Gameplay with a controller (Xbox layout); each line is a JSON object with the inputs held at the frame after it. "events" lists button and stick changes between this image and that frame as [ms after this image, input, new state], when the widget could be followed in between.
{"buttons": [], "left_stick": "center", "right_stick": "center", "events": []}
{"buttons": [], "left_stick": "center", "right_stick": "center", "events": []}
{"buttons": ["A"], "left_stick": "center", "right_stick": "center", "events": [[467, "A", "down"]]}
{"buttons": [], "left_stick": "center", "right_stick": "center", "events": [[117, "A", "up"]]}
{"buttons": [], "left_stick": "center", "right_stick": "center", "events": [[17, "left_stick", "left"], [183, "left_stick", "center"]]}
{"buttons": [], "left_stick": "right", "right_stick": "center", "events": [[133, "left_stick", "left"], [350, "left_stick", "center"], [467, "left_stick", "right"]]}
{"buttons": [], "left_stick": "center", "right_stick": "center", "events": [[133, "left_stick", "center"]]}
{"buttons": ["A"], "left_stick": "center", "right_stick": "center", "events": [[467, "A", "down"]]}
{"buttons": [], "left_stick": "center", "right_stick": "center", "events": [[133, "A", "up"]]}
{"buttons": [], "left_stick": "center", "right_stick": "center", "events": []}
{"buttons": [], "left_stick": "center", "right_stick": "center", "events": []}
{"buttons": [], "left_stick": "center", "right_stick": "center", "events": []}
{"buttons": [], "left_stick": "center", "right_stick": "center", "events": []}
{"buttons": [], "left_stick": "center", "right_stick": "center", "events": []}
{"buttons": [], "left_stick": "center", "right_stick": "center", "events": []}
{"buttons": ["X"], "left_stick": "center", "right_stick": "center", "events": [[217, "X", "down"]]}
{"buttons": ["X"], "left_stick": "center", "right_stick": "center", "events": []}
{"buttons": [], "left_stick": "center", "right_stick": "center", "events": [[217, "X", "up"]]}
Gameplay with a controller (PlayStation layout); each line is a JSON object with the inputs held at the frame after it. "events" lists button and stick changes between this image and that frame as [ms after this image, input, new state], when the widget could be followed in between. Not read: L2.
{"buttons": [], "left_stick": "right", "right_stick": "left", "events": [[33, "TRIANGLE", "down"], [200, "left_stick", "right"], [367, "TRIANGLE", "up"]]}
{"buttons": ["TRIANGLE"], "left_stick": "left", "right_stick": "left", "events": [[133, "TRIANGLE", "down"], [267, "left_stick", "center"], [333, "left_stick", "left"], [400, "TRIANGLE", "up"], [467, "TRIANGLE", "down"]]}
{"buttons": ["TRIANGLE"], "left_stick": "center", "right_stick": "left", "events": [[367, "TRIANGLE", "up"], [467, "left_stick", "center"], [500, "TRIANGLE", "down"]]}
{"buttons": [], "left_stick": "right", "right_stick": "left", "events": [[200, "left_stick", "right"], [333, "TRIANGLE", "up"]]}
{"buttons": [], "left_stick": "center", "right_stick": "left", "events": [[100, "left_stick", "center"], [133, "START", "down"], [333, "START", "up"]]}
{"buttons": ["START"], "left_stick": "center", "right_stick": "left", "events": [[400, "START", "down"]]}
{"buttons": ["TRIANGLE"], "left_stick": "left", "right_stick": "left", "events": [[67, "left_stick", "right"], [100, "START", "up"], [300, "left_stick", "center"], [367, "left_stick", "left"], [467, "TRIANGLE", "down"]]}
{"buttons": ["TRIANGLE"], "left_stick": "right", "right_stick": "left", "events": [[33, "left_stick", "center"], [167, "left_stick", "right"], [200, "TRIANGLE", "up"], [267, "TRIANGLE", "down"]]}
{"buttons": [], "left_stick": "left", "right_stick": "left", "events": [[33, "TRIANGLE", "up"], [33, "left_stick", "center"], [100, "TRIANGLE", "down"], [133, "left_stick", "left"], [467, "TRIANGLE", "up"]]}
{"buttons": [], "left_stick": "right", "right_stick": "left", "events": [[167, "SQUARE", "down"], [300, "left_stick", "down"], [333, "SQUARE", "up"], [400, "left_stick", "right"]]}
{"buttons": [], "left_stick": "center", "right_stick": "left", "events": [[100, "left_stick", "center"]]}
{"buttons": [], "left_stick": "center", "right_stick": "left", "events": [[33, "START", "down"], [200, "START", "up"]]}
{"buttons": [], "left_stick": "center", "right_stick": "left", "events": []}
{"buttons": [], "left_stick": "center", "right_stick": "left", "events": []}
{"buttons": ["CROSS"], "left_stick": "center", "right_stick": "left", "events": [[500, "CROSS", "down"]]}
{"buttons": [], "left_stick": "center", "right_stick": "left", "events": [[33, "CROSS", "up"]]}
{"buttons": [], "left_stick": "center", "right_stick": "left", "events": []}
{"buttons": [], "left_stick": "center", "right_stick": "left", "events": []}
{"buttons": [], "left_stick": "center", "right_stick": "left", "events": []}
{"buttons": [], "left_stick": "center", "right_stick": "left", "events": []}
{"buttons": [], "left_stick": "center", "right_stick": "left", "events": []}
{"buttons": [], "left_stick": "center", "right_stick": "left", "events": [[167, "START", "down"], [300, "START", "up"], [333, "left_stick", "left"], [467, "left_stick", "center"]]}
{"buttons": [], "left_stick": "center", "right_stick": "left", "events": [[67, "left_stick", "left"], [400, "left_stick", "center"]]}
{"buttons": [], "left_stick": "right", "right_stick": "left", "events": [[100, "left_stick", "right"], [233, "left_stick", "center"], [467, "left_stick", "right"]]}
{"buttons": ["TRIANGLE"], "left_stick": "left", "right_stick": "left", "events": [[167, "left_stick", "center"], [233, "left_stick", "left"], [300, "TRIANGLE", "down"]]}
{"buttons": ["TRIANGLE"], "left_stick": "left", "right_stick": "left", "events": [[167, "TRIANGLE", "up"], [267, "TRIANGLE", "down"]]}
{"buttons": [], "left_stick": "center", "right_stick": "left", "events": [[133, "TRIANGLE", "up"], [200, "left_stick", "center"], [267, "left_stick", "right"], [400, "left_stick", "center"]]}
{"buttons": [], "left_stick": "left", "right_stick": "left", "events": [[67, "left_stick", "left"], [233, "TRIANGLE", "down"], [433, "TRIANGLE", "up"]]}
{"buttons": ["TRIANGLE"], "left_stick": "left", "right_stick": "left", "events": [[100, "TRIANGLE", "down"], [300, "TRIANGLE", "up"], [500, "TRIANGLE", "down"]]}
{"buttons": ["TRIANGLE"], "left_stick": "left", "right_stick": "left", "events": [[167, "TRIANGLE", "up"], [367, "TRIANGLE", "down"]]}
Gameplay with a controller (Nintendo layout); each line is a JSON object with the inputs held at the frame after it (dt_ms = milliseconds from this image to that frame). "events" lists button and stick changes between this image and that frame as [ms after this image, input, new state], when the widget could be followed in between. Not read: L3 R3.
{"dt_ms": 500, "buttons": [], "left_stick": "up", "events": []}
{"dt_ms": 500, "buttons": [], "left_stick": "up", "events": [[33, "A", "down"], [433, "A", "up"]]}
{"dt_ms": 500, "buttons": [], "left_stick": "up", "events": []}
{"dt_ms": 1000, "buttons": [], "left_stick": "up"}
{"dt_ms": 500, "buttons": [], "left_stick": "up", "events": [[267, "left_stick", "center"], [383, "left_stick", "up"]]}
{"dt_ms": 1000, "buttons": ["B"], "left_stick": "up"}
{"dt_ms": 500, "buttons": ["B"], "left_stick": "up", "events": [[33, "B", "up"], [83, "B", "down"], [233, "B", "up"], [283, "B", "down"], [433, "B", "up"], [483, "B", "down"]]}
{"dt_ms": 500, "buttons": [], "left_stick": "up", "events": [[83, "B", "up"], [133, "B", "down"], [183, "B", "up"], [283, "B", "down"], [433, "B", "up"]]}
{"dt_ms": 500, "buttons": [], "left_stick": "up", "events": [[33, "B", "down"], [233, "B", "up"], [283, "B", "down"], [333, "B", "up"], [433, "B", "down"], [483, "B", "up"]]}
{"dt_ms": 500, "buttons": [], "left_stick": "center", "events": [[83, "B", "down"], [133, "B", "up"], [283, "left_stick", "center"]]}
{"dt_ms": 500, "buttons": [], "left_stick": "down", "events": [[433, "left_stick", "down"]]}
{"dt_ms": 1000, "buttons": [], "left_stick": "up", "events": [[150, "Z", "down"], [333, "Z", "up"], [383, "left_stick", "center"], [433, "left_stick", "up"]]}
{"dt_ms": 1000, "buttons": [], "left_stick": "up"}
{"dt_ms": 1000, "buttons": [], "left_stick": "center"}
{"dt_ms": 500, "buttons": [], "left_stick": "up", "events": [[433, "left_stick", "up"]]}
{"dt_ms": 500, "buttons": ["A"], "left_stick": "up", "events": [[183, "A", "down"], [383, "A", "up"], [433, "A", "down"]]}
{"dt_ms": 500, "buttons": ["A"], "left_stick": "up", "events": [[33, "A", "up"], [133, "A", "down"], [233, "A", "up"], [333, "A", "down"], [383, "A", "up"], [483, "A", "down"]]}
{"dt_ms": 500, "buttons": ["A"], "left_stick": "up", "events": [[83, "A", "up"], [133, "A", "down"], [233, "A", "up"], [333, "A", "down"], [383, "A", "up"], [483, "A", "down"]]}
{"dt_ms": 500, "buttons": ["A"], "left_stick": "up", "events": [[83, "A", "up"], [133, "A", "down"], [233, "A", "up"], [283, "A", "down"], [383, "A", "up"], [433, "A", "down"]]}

____

What the exercise asks = Once you have counted the lines above that hold the word "CROSS", report only that total.

Response below = 2